Referencing Thoreau’s wish, in Walden, to “live deliberately”, Kinsella’s poems offer keen observations of animal life (wild, feral and domesticated), landscape, weather, and the social life of Australian country towns and the small properties that encircle them.

In his acceptance speech, Kinsella - who has written more than 20 books of poems and is known for his environmental ethics - urged people to observe “the small changes in the environment, which are actually massive.”

“My work,” he said, “is not an instruction. It is a plea to look around.”

Kinsella was not the only writer to use the platform to send a message. Michelle de Kretser used her acceptance speech not simply to thank Kevin Rudd for bestowing the nation’s richest literary prize upon her, but also to attack him for his “callous and shameful” asylum-seeker policy.

De Kretser’s novel, Questions of Travel, which also won the Miles Franklin earlier this year, interweaves the narratives of two travellers: Laura, a discontented Australian tourist, and Ravi, a Sri Lankan refugee. The judges commented:

As they crisscross the world and each others’ paths, never quite escaping the ties of home, de Kretser’s novel assembles an array of encounters and experiences for each of her travellers to raise questions that are droll, piquant, satirical, sometimes devastating.

Deploying a quotation from Franz Kafka, de Kretser argued that literature should be “an axe to break the frozen sea within us.” With Tony Burke standing at her side, she concluded her speech with an anaphoric address to her benefactor: “Mr Rudd, I hope you read my book. I hope it makes you smile. I hope it makes you think. I hope it breaks your heart.”

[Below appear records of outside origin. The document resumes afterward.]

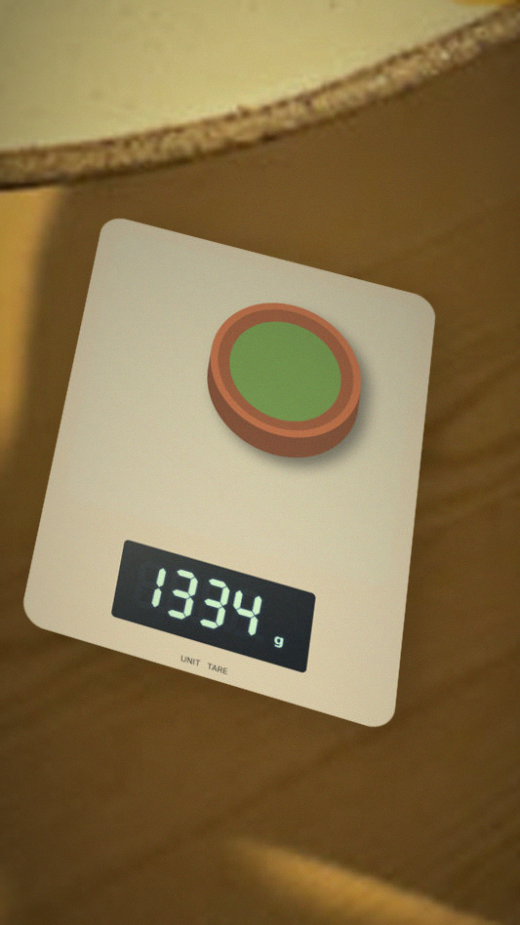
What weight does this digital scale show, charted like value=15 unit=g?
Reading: value=1334 unit=g
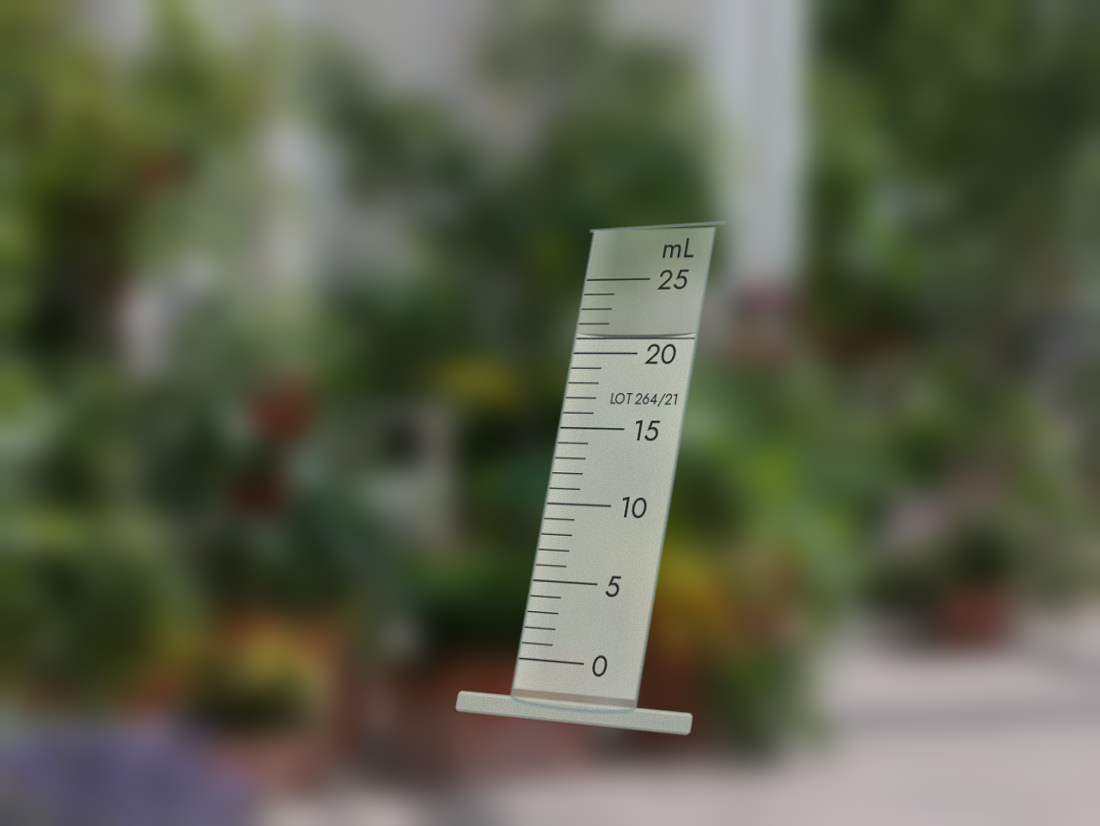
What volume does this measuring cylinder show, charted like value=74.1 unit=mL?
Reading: value=21 unit=mL
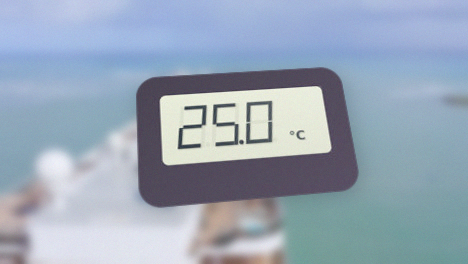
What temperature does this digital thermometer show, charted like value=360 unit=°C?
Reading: value=25.0 unit=°C
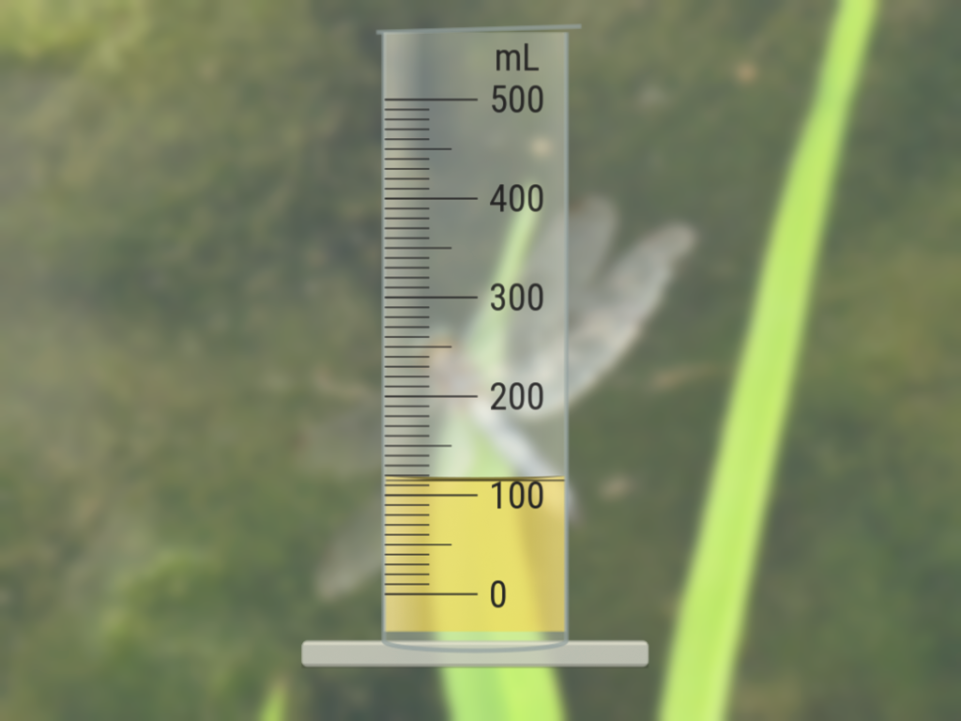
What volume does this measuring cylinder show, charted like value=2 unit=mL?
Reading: value=115 unit=mL
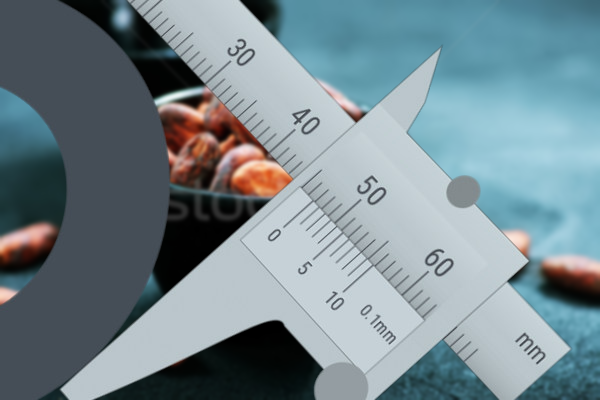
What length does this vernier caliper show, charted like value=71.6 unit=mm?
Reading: value=46.8 unit=mm
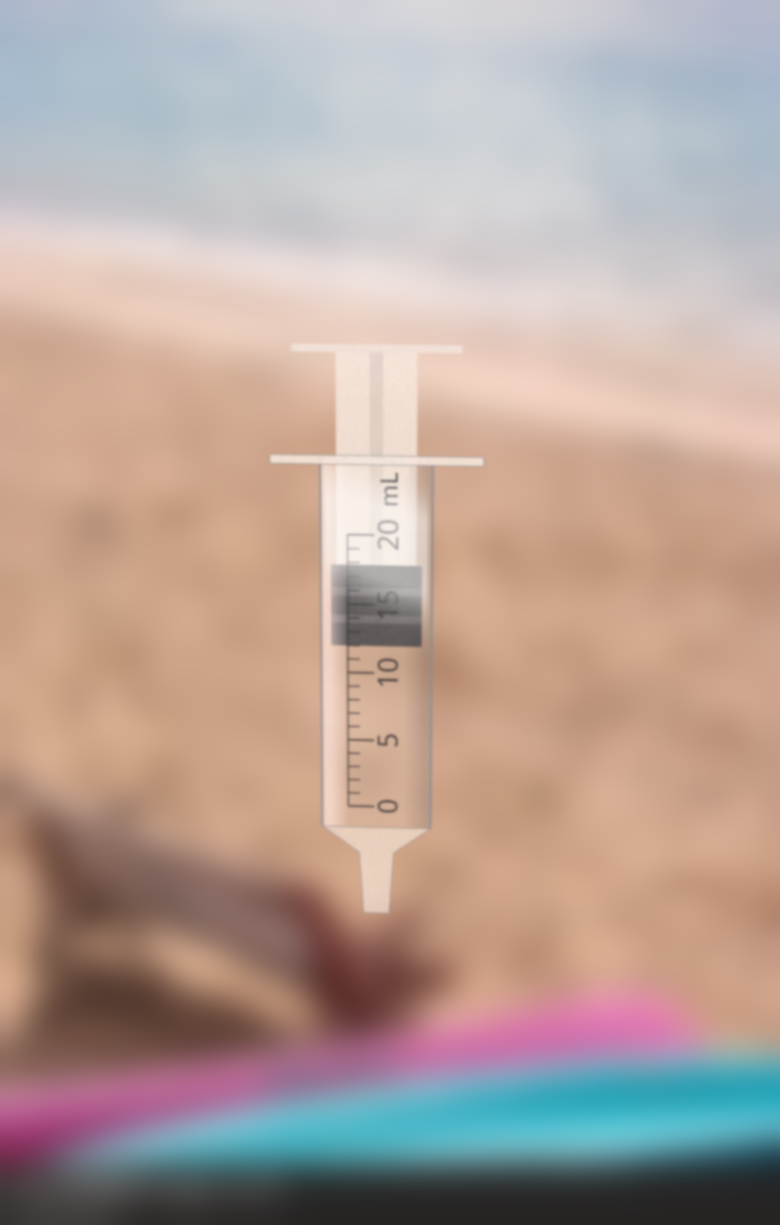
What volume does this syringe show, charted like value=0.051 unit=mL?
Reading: value=12 unit=mL
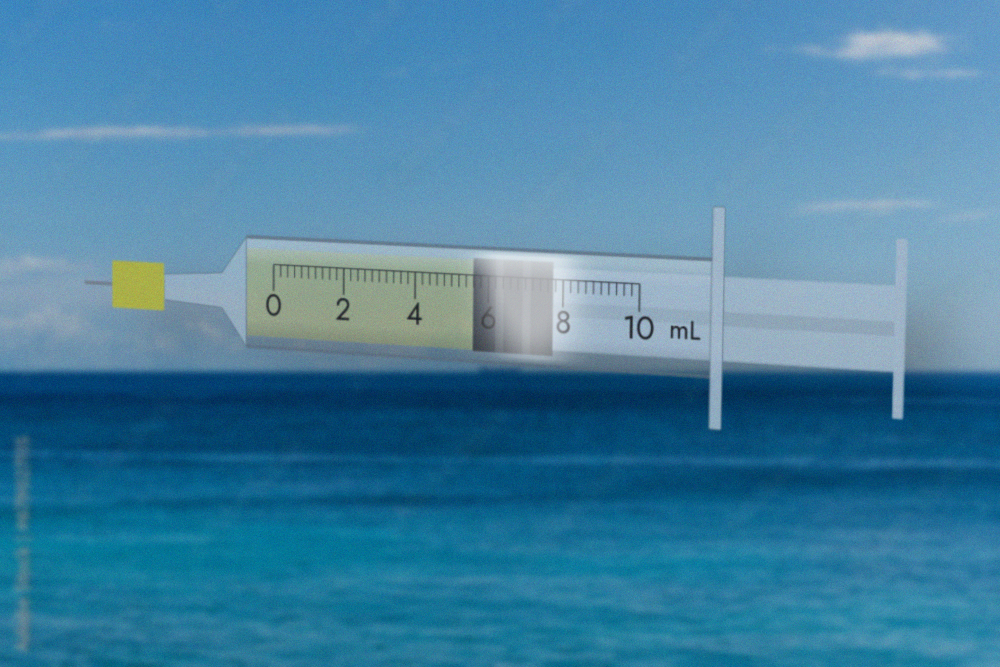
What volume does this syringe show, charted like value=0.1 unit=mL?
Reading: value=5.6 unit=mL
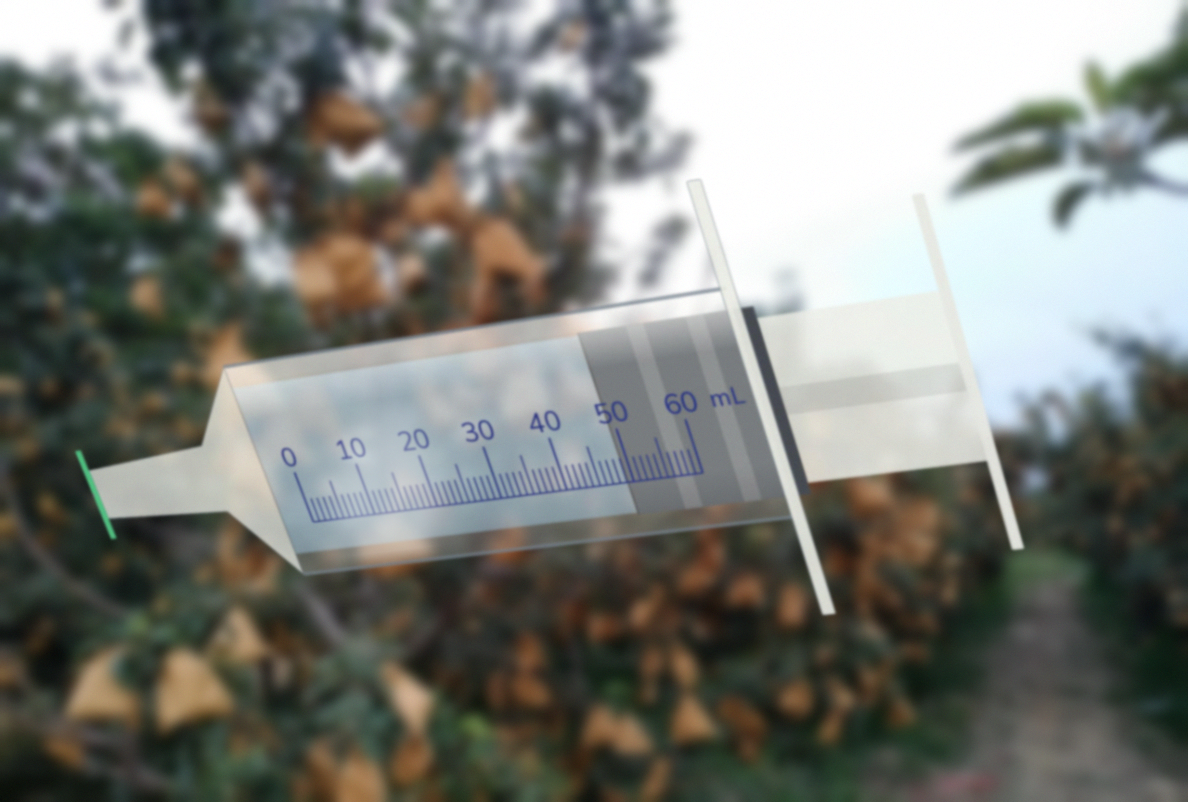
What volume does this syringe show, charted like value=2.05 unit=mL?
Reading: value=49 unit=mL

After the ceremony several people remarked that they had thought de Kretser was building to a refusal of the prize or perhaps an avowal to donate the money to charity. “You have given me $80,000 and I have given you a book,” she had said, suggesting an imbalance of economy.

Nobody in their right mind would deny de Kretser the opportunity to express her views, and many will be grateful that she did. But bad press offers little incentive for politicians to keep literary prizes in the budget.

Prizes that are not bestowed in perpetuity (as is the Miles Franklin and other philanthropic prizes) can be cancelled in an afternoon, as we saw in 2012 when the Newman Government cancelled the Queensland Premier’s Literary Awards, in part to save costs but more likely in dark response to the 2011 shortlisting of David Hicks’s autobiography, Guantanamo: My Journey, which caused furious commentary in conservative circles.

May we hope that whomever is Prime Minister following the 7 September election will continue to uphold the importance of literature in building the nation’s imagination.